#### EXERCISE:
Count the lines below that include the word "images", then give that number and no other words.

*** AVAILABLE DATA Section Begins ***

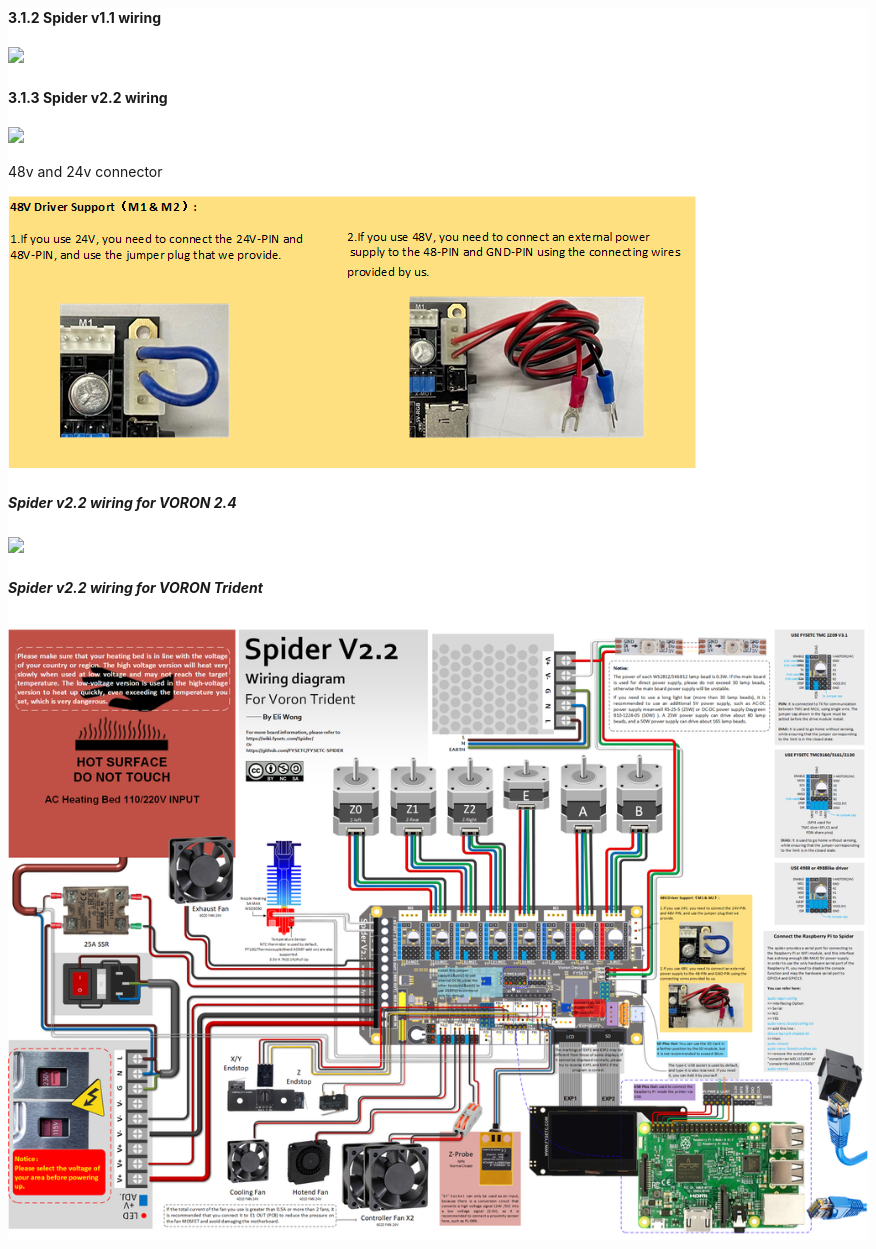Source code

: #### 3.1.2 Spider v1.1 wiring

![](images/Spider_v1.1_wiring.jpg)

#### 3.1.3 Spider v2.2 wiring

![](images/Spider_v2.2_wiring.jpg)

48v and 24v connector

![](images/24_48.jpg)

##### Spider v2.2 wiring for VORON 2.4

![](images/VORON2.4_SPIDER_V22_WIRING.jpg)

##### Spider v2.2 wiring for VORON Trident

![](images/VORON_Trident_Spider_v22_Wiring.png)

*** AVAILABLE DATA Section Ends ***

#### EXERCISE SOLUTION:
5